The description above is only a summary of the material provisions of the Amended Credit Agreement and does not purport to be complete and is qualified in its entirety by reference to the provisions in such Amended Credit Agreement, which is attached hereto as Exhibit 10.1.

 

Item 2.03 Creation of a Direct Financial Obligation or an Obligation under an Off-Balance Sheet Arrangement of a Registrant.

 

The disclosure set forth above under Item 1.01 to this Current Report on Form 8-K is incorporated herein by reference.

 

Item 7.01 Regulation FD Disclosure.

 

On November 18, 2013, the Registrant issued a press release announcing the Amended Credit Agreement.
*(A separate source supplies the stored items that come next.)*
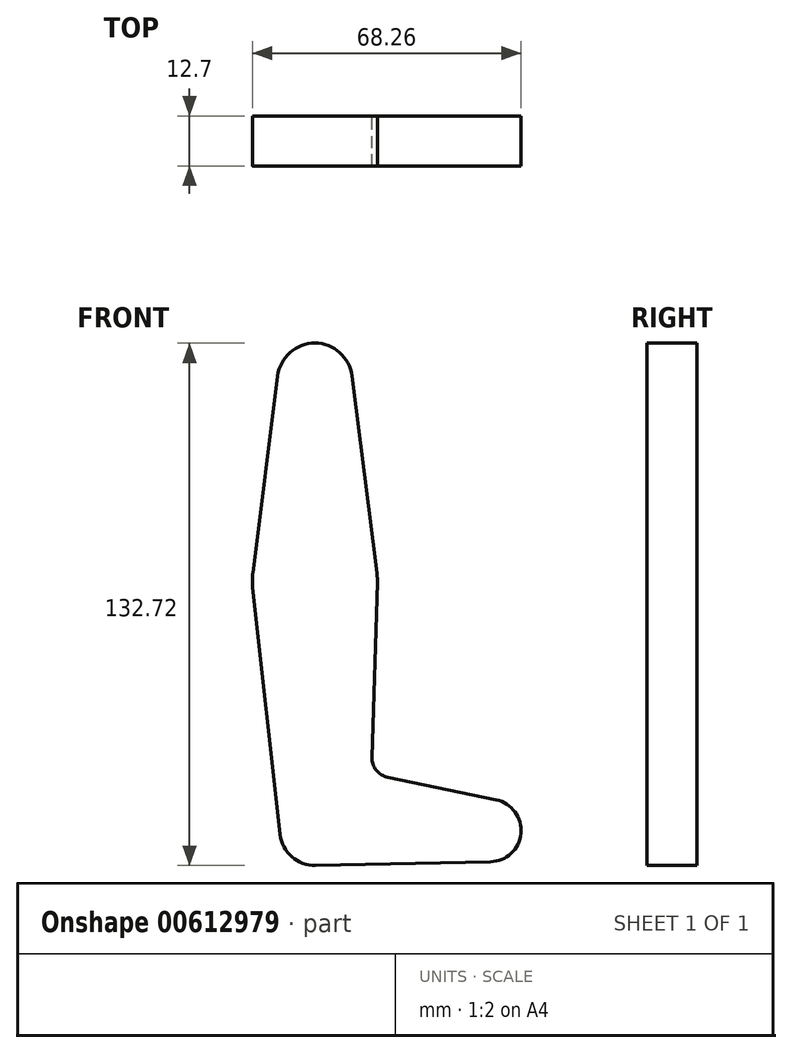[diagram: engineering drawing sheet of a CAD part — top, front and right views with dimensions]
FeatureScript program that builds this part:
annotation { "Feature Type Name" : "Feature", "Feature Type Description" : "" }
export const myFeature = defineFeature(function(context is Context, id is Id, definition is map)
    precondition{}
    {
        {
            var Q0;
            Q0=qCreatedBy(makeId("Front.planeOp"),FACE);
            var sketch = newSketch(context, id + "F0", { "sketchPlane" : qUnion([Q0])});
            skLineSegment(sketch, "E0", {"start": v(0, 0) * mm, "end": v(44.45, 0) * mm, "construction": true});
            skLineSegment(sketch, "E1", {"start": v(0, 0) * mm, "end": v(0, 63.5) * mm, "construction": true});
            skLineSegment(sketch, "E2", {"start": v(0, 63.5) * mm, "end": v(0, 114.3) * mm, "construction": true});
            skCircle(sketch, "E3", {"center": v(0, 114.3) * mm, "radius": 9.53 * mm});
            skCircle(sketch, "E4", {"center": v(0, 63.5) * mm, "radius": 15.88 * mm});
            skCircle(sketch, "E5", {"center": v(44.45, 0) * mm, "radius": 7.94 * mm});
            skCircle(sketch, "E6", {"center": v(0, 0) * mm, "radius": 8.9 * mm});
            skLineSegment(sketch, "E7", {"start": v(-9.45, 115.5) * mm, "end": v(-15.75, 65.48) * mm});
            skLineSegment(sketch, "E8", {"start": v(9.45, 115.5) * mm, "end": v(15.75, 65.48) * mm});
            skLineSegment(sketch, "E9", {"start": v(-15.78, 61.75) * mm, "end": v(-8.84, -0.98) * mm});
            skLineSegment(sketch, "E10", {"start": v(15.87, 63.01) * mm, "end": v(14.5, 18.63) * mm});
            skLineSegment(sketch, "E11", {"start": v(18.54, 13.5) * mm, "end": v(46.07, 7.77) * mm});
            skLineSegment(sketch, "E12", {"start": v(0.2, -8.89) * mm, "end": v(44.62, -7.94) * mm});
            skLineSegment(sketch, "E13", {"start": v(0, 0) * mm, "end": v(14.37, 14.37) * mm, "construction": true});
            skPoint(sketch, "E14.visualSharp", {"position": v(14.37, 14.37) * mm});
            skArc(sketch, "E14.filletArc", {"start": v(14.5, 18.63) * mm, "mid": v(15.59, 15.33) * mm, "end": v(18.54, 13.5) * mm});
            skSolve(sketch);
        }
        {
            var Q0;
            Q0=qCreatedBy(makeId("Front.planeOp"),FACE);
            var sketch = newSketch(context, id + "F1", { "sketchPlane" : qUnion([Q0])});
            skLineSegment(sketch, "E15", {"start": v(-71.3, 42.56) * mm, "end": v(-25.4, 144.5) * mm});
            skSolve(sketch);
        }
        {
            var Q0;
            Q0 = qSketchRegion(id + "F0", true);
            extrude(context, id + "F2", {"entities" : qUnion([Q0]), "depth" : 12.7 * mm, "offsetDistance" : 25.4 * mm});
        }
    });
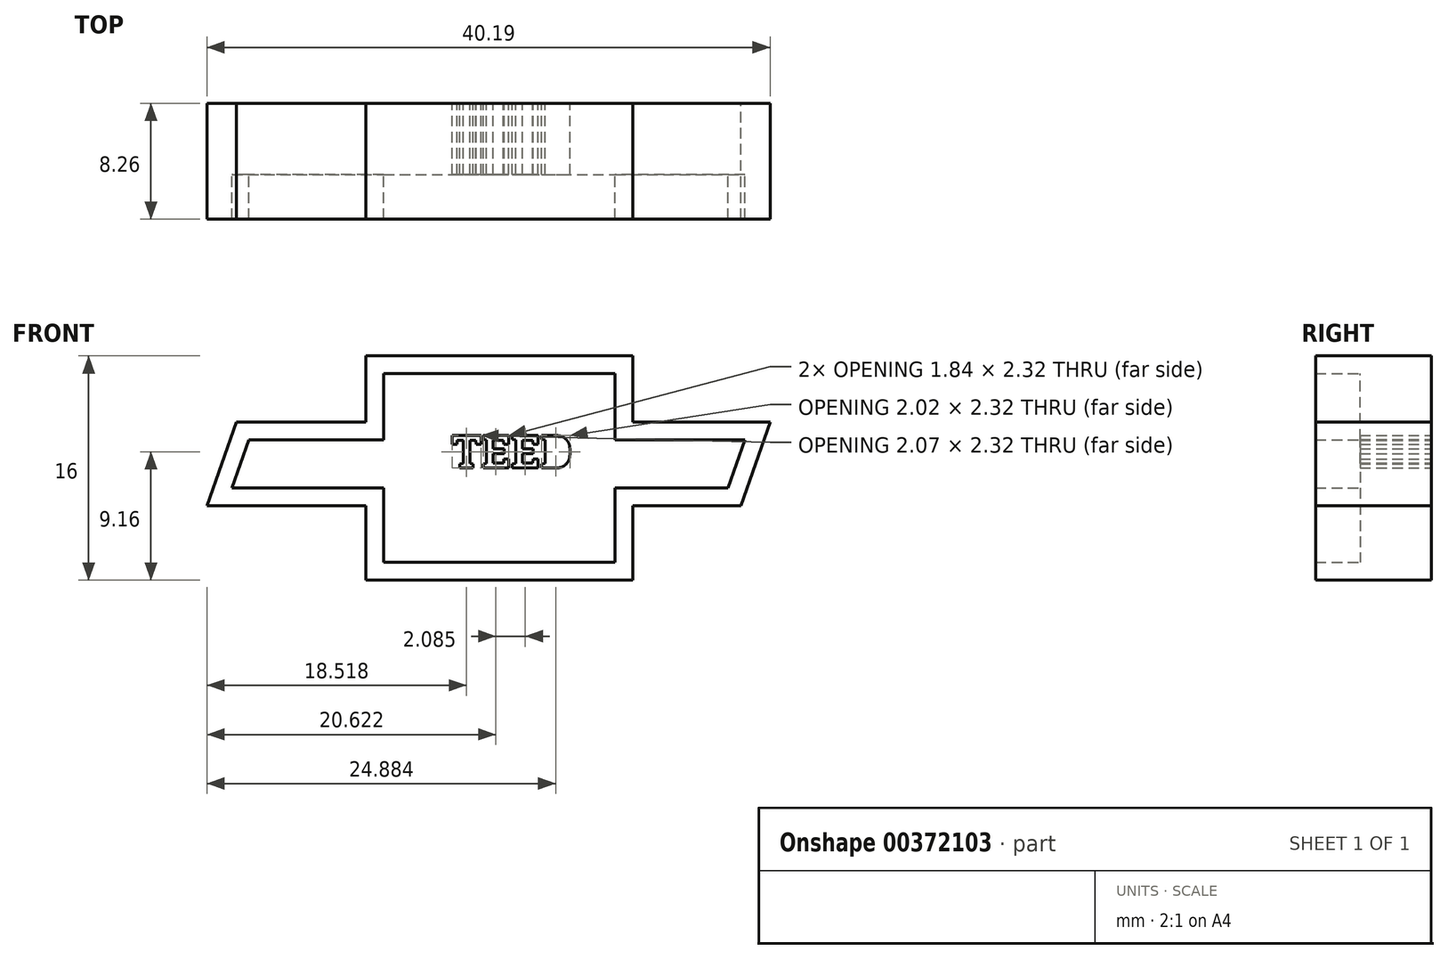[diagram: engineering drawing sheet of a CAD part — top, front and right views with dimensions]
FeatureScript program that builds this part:
annotation { "Feature Type Name" : "Feature", "Feature Type Description" : "" }
export const myFeature = defineFeature(function(context is Context, id is Id, definition is map)
    precondition{}
    {
        {
            var Q0;
            Q0=qCreatedBy(makeId("Front.planeOp"),FACE);
            var sketch = newSketch(context, id + "F0", { "sketchPlane" : qUnion([Q0])});
            skLineSegment(sketch, "E0.bottom", {"start": v(-9.53, 8) * mm, "end": v(9.53, 8) * mm});
            skLineSegment(sketch, "E0.top", {"start": v(-9.53, -8) * mm, "end": v(9.53, -8) * mm});
            skLineSegment(sketch, "E0.left", {"start": v(-9.53, 8) * mm, "end": v(-9.53, 3.29) * mm});
            skLineSegment(sketch, "E0.right", {"start": v(9.53, 8) * mm, "end": v(9.53, 3.29) * mm});
            skPoint(sketch, "E0.middle", {"position": v(0, 0) * mm});
            skLineSegment(sketch, "E1", {"start": v(-19.33, -3.29) * mm, "end": v(-20.86, -2.7) * mm});
            skLineSegment(sketch, "E2", {"start": v(-20.86, -2.7) * mm, "end": v(-18.77, 3.29) * mm});
            skLineSegment(sketch, "E3", {"start": v(19.33, 3.29) * mm, "end": v(17.24, -2.7) * mm});
            skPoint(sketch, "E4.orphan", {"position": v(18.77, -3.29) * mm});
            skLineSegment(sketch, "E5", {"start": v(-18.77, 3.29) * mm, "end": v(-9.53, 3.29) * mm});
            skLineSegment(sketch, "E6", {"start": v(-20.86, -2.7) * mm, "end": v(-9.53, -2.7) * mm});
            skText(sketch, "E7", { "text": "TEED", "fontName": "RobotoSlab-Bold.ttf"});
            skLineSegment(sketch, "E8.trimOffspring", {"start": v(-9.53, -2.7) * mm, "end": v(-9.53, -8) * mm});
            skLineSegment(sketch, "E9.trimOffspring", {"start": v(9.53, 3.29) * mm, "end": v(19.33, 3.29) * mm});
            skLineSegment(sketch, "E10.trimOffspring", {"start": v(9.53, -2.7) * mm, "end": v(17.24, -2.7) * mm});
            skLineSegment(sketch, "E11.trimOffspring", {"start": v(9.53, -2.7) * mm, "end": v(9.53, -8) * mm});
            const initialGuessF0  = {"E7": [-0.00344, 0, 1, 0, 0.00235]};
            skSetInitialGuess(sketch, initialGuessF0);
            skSolve(sketch);
        }
        {
            var Q0;
            Q0 = qSketchRegion(id + "F0", true);
            extrude(context, id + "F1", {"entities" : qUnion([Q0]), "depth" : 5.08 * mm});
        }
        {
            var Q0;
            Q0=makeQuery(id+"F1.opExtrude","CAP_FACE",FACE,{"disambiguationData":[OSD([sQuery(id+"F0.wireOp",EDGE,"E0.bottom"),sQuery(id+"F0.wireOp",EDGE,"E0.top"),sQuery(id+"F0.wireOp",EDGE,"E0.left"),sQuery(id+"F0.wireOp",EDGE,"E0.right"),sQuery(id+"F0.wireOp",EDGE,"E2"),sQuery(id+"F0.wireOp",EDGE,"E3"),sQuery(id+"F0.wireOp",EDGE,"E5"),sQuery(id+"F0.wireOp",EDGE,"E6"),sQuery(id+"F0.wireOp",EDGE,"E7.sketch_text.stroke-0"),sQuery(id+"F0.wireOp",EDGE,"E7.sketch_text.stroke-1"),sQuery(id+"F0.wireOp",EDGE,"E7.sketch_text.stroke-2"),sQuery(id+"F0.wireOp",EDGE,"E7.sketch_text.stroke-3"),sQuery(id+"F0.wireOp",EDGE,"E7.sketch_text.stroke-4"),sQuery(id+"F0.wireOp",EDGE,"E7.sketch_text.stroke-5"),sQuery(id+"F0.wireOp",EDGE,"E7.sketch_text.stroke-6"),sQuery(id+"F0.wireOp",EDGE,"E7.sketch_text.stroke-7"),sQuery(id+"F0.wireOp",EDGE,"E7.sketch_text.stroke-8"),sQuery(id+"F0.wireOp",EDGE,"E7.sketch_text.stroke-9"),sQuery(id+"F0.wireOp",EDGE,"E7.sketch_text.stroke-10"),sQuery(id+"F0.wireOp",EDGE,"E7.sketch_text.stroke-11"),sQuery(id+"F0.wireOp",EDGE,"E7.sketch_text.stroke-12"),sQuery(id+"F0.wireOp",EDGE,"E7.sketch_text.stroke-13"),sQuery(id+"F0.wireOp",EDGE,"E7.sketch_text.stroke-14"),sQuery(id+"F0.wireOp",EDGE,"E7.sketch_text.stroke-15"),sQuery(id+"F0.wireOp",EDGE,"E7.sketch_text.stroke-16"),sQuery(id+"F0.wireOp",EDGE,"E7.sketch_text.stroke-17"),sQuery(id+"F0.wireOp",EDGE,"E7.sketch_text.stroke-18"),sQuery(id+"F0.wireOp",EDGE,"E7.sketch_text.stroke-19"),sQuery(id+"F0.wireOp",EDGE,"E7.sketch_text.stroke-20"),sQuery(id+"F0.wireOp",EDGE,"E7.sketch_text.stroke-21"),sQuery(id+"F0.wireOp",EDGE,"E7.sketch_text.stroke-22"),sQuery(id+"F0.wireOp",EDGE,"E7.sketch_text.stroke-23"),sQuery(id+"F0.wireOp",EDGE,"E7.sketch_text.stroke-24"),sQuery(id+"F0.wireOp",EDGE,"E7.sketch_text.stroke-25"),sQuery(id+"F0.wireOp",EDGE,"E7.sketch_text.stroke-26"),sQuery(id+"F0.wireOp",EDGE,"E7.sketch_text.stroke-27"),sQuery(id+"F0.wireOp",EDGE,"E7.sketch_text.stroke-28"),sQuery(id+"F0.wireOp",EDGE,"E7.sketch_text.stroke-29"),sQuery(id+"F0.wireOp",EDGE,"E7.sketch_text.stroke-30"),sQuery(id+"F0.wireOp",EDGE,"E7.sketch_text.stroke-31"),sQuery(id+"F0.wireOp",EDGE,"E7.sketch_text.stroke-32"),sQuery(id+"F0.wireOp",EDGE,"E7.sketch_text.stroke-33"),sQuery(id+"F0.wireOp",EDGE,"E7.sketch_text.stroke-34"),sQuery(id+"F0.wireOp",EDGE,"E7.sketch_text.stroke-35"),sQuery(id+"F0.wireOp",EDGE,"E7.sketch_text.stroke-36"),sQuery(id+"F0.wireOp",EDGE,"E7.sketch_text.stroke-37"),sQuery(id+"F0.wireOp",EDGE,"E7.sketch_text.stroke-38"),sQuery(id+"F0.wireOp",EDGE,"E8.trimOffspring"),sQuery(id+"F0.wireOp",EDGE,"E9.trimOffspring"),sQuery(id+"F0.wireOp",EDGE,"E10.trimOffspring"),sQuery(id+"F0.wireOp",EDGE,"E11.trimOffspring")])],"isStart":false});
            var sketch = newSketch(context, id + "F2", { "sketchPlane" : qUnion([Q0])});
            skLineSegment(sketch, "E12", {"start": v(-18.77, 3.29) * mm, "end": v(-20.86, -2.7) * mm});
            skLineSegment(sketch, "E13", {"start": v(-20.86, -2.7) * mm, "end": v(-9.53, -2.7) * mm});
            skLineSegment(sketch, "E14", {"start": v(-9.53, -2.7) * mm, "end": v(-9.53, -8) * mm});
            skLineSegment(sketch, "E15", {"start": v(-9.53, -8) * mm, "end": v(9.53, -8) * mm});
            skLineSegment(sketch, "E16", {"start": v(9.53, -8) * mm, "end": v(9.53, -2.7) * mm});
            skLineSegment(sketch, "E17", {"start": v(9.53, -2.7) * mm, "end": v(17.24, -2.7) * mm});
            skLineSegment(sketch, "E18", {"start": v(17.24, -2.7) * mm, "end": v(19.33, 3.29) * mm});
            skLineSegment(sketch, "E19", {"start": v(19.33, 3.29) * mm, "end": v(9.53, 3.29) * mm});
            skLineSegment(sketch, "E20", {"start": v(9.53, 3.29) * mm, "end": v(9.53, 8) * mm});
            skLineSegment(sketch, "E21", {"start": v(9.53, 8) * mm, "end": v(-9.53, 8) * mm});
            skLineSegment(sketch, "E22", {"start": v(-9.53, 8) * mm, "end": v(-9.53, 3.29) * mm});
            skLineSegment(sketch, "E23", {"start": v(-9.53, 3.29) * mm, "end": v(-18.77, 3.29) * mm});
            skLineSegment(sketch, "E24.0", {"start": v(8.25, 2.02) * mm, "end": v(8.25, 6.73) * mm});
            skLineSegment(sketch, "E24.1", {"start": v(-19.08, -1.44) * mm, "end": v(-8.25, -1.44) * mm});
            skLineSegment(sketch, "E24.2", {"start": v(-17.87, 2.02) * mm, "end": v(-19.08, -1.44) * mm});
            skLineSegment(sketch, "E24.3", {"start": v(-8.25, 2.02) * mm, "end": v(-17.87, 2.02) * mm});
            skLineSegment(sketch, "E24.4", {"start": v(-8.25, 6.73) * mm, "end": v(-8.25, 2.02) * mm});
            skLineSegment(sketch, "E24.5", {"start": v(-8.25, -1.44) * mm, "end": v(-8.25, -6.73) * mm});
            skLineSegment(sketch, "E24.6", {"start": v(8.25, 6.73) * mm, "end": v(-8.25, 6.73) * mm});
            skLineSegment(sketch, "E24.7", {"start": v(-8.25, -6.73) * mm, "end": v(8.25, -6.73) * mm});
            skLineSegment(sketch, "E24.8", {"start": v(8.25, -6.73) * mm, "end": v(8.25, -1.44) * mm});
            skLineSegment(sketch, "E24.9", {"start": v(8.25, -1.44) * mm, "end": v(16.33, -1.44) * mm});
            skLineSegment(sketch, "E24.10", {"start": v(16.33, -1.44) * mm, "end": v(17.54, 2.02) * mm});
            skLineSegment(sketch, "E24.11", {"start": v(17.54, 2.02) * mm, "end": v(8.25, 2.02) * mm});
            skSolve(sketch);
        }
        {
            var Q0;
            Q0 = qSketchRegion(id + "F2", true);
            extrude(context, id + "F3", {"entities" : qUnion([Q0]), "operationType" : NewBodyOperationType.ADD, "depth" : 3.17 * mm});
        }
    });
A copy of the press release is furnished herewith as Exhibit 99.1 to this Current Report on Form 8-K and is incorporated herein by reference.

 

The information disclosed under this Item 7.01, including Exhibit 99.1 hereto, is being furnished and shall not be deemed to be “filed” for purposes of Section 18 of the Securities Exchange Act of 1934 and shall not be deemed incorporated by reference into any filing made under the Securities Act of 1933, except as expressly set forth by specific reference in such filing.

 

Item 9.01.  Financial Statements and Exhibits.

 

(d)          Exhibits

  

Exhibit No.   Exhibit Description
     
10.1   Fifth Amendment to Credit Agreement and Amendment to Guaranty, dated November 15, 2013 by and among FXCM Holdings, LLC, the guarantors and lenders party thereto, and Bank of America, N.A., as administrative agent.
     
99.1   Press Release, dated November 18, 2013

 

 
 

 

SIGNATURE

 

Pursuant to the requirements of the Securities Exchange Act of 1934, as amended, the Registrant has duly caused this Current Report on Form 8-K to be signed on its behalf by the undersigned hereunto duly authorized.

 

  FXCM INC.
   
  By:   /s/Robert Lande
    Name:   Robert Lande
    Title:   Chief Financial Officer

 

Date:  November 18, 2013

 

 
 

 

Exhibit Index

 

Exhibit No.      Exhibit Description
     
10.1   Fifth Amendment to Credit Agreement and Amendment to Guaranty, dated November 15, 2013 by and among FXCM Holdings, LLC, the Guarantors, the Lenders and Bank of America, N.A., as administrative agent.